TH Köln

Master Digital Sciences

Dokumente zur Akkreditierung des Studiengangs

Modul »Web Information Retrieval« (WIR)

Informationen zur Organisation des Moduls

Prof. Dr. Philipp Schaer (Fakultät F03)
Angeboten im
Wintersemester (Dauer 1 Semester)
Anzahl Teilnehmer*innen
minimal 5, maximal 20
Basic knowledge in IR, NLP or Text Mining; a minimum of Python and a bit of statistics
Gesamtaufwand 180h
60h (30h Vorlesung / 15h Übung / 15h Projektbetreuung)
120h (davon 120h eigenständige Projektarbeit)
Klausur in Verbindung mit semesterbegleitenden Ausarbeitungen (2 Teilprüfungen)
Vermittelte Kompetenzen
Model Systems, Implement Concepts, Optimize Systems
Beziehung zu globalen Studiengangskriterien

Beitrag zu Handlungsfeldern

Nachfolgend ist die Zuordnung des Moduls zu den Handlungsfeldern des Studiengangs aufgeführt, und zwar als anteiliger Beitrag (als ECTS und inhaltlich). Dies gibt auch Auskunft über die Verwendbarkeit des Moduls in anderen Studiengängen und über die Beziehung zu anderen Modulen im selben Studiengang.

Handlungsfeld ECTS (anteilig) Modulbeitrag zum Handlungsfeld
Generating and Accessing Knowledge 5

Students learn about the usecase and dimension of web search with a special focus on scientific and academic usecases.

Architecting and Coding Software 1

The module requires some expertise in coding.

Learning Outcome

Students learn about the usecase and dimension of web search with a special focus on scientific and academic use cases. After a brief introduction (or a recap) on Information Retrieval and search engine technologies this courses dives into current state-of-the-art

To understand the issues related to academic search like domain-specific languages, expertise and entities, they implement their own search environment to foster their knowledge and hands-on experiences with the latest Information Retrieval approaches in the field. At the end of the course they know about the issues and solutions that are implemented in big academic search systems like GoogleScholar, PubMed, or arXiv and how the knowledge can be transfered to other domains like enterprise search or expertise retrieval. In this process they will analyze and evaluate these search systems to discover and explain differences.

With the knowledge aquired in this course students are able to apply existing search solutions to commercial or research-related search problems and in a later stage design their own search systems and use state-of-the-art IR methods to expand their knowledge on data sets like web corpora, user logs, or large-scale academic data sets.
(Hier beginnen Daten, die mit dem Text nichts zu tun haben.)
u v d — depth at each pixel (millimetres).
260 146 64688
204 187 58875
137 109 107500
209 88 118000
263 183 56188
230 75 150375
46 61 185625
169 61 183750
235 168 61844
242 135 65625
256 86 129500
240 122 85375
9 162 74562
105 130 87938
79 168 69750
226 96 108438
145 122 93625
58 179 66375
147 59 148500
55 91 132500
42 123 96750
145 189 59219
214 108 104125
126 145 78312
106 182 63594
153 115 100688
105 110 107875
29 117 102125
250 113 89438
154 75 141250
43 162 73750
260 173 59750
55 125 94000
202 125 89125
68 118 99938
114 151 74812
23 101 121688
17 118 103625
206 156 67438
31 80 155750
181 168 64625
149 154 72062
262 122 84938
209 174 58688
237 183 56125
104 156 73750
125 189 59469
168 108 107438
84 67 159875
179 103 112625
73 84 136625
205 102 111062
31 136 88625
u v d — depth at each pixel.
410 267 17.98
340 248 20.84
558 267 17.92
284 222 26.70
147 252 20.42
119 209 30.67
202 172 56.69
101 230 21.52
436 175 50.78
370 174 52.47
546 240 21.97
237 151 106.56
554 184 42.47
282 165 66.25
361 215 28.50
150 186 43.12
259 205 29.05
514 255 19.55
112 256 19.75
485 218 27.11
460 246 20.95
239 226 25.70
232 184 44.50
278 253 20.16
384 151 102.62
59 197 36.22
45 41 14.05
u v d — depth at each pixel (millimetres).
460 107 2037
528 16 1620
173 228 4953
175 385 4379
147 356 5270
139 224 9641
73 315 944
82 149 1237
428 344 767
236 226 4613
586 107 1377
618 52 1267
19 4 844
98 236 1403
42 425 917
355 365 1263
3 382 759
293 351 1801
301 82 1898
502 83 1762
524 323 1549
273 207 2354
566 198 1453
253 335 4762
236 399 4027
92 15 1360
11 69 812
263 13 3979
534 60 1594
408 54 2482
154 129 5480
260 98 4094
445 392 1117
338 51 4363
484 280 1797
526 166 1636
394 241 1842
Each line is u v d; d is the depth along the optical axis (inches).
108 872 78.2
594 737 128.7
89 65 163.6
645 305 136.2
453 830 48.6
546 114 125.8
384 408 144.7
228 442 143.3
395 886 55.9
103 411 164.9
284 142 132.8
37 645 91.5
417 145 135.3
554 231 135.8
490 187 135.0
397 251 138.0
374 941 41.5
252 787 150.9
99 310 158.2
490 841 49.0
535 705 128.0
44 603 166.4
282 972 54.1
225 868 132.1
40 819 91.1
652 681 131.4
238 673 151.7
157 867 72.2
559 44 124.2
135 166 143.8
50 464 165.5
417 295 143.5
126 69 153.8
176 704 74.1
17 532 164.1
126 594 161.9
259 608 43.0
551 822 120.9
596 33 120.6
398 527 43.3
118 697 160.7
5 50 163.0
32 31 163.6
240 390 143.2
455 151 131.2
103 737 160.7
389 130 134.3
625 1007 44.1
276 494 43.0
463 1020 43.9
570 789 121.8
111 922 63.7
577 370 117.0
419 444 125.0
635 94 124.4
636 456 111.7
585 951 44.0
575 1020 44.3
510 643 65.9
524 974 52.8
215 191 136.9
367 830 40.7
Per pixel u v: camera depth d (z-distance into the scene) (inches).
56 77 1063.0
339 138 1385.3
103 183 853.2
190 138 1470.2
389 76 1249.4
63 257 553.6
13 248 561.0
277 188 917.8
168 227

Inhaltliche Beschreibung des Moduls

  1. Information Retrieval in a nutshell
  2. Search engine architectures
  3. Indexing and query processing
  4. Retrieval evaluation
  5. Retrieval models
  6. Text classficiation and clustering
  7. Academic Search
  8. Quantifying (scientific) information
  9. Citation analysis
  10. Semantic Search
  11. Entity Linking

Lehr- und Lernformen

The course follows a hybrid format, where lecture videos are provided online and classroom time is used for discussion, exercises, and working on assignments.

  • This course involves self-study (which can be completed online): You’re expected to watch the lecture videos, read the corresponding book chapters/sections listed on the last slide of each lecture deck, as well as complete the exercises on GitHub.
  • There is also a classroom component which is not obligatory, but highly recommended for an optimal learning experience. This involves discussion and exercises in a regular or virtual classroom setting.

Zur Verfügung gestelltes Lehrmaterial

  • slides and recorded lectures
  • excersises

Weiterführende Literatur

  • ChengXiang Zhai and Sean Massung (2016), “Text Data Management and Analysis: A Practical Introduction to Information Retrieval and Text Mining”, Association for Computing Machinery and Morgan & Claypool.
  • Krisztian Balog, Yi Fang, Maarten de Rijke, Pavel Serdyukov and Luo Si (2012), “Expertise Retrieval”, Foundations and Trends® in Information Retrieval: Vol. 6: No. 2–3, pp 127-256.
  • Krisztian Balog (2017): Entity Retrieval. Springer. httar://
  • Mark Sanderson (2010), “Test Collection Based Evaluation of Information Retrieval Systems”, Foundations and Trends® in Information Retrieval: Vol. 4: No. 4, pp 247-375.
  • Peter Ingwersen (2012), “Scientometric Indicators and Webometrics - and the Polyrepresentation Principle in Information Retrieval”, Bangalore: Ess Ess Publications, New Delhi, India.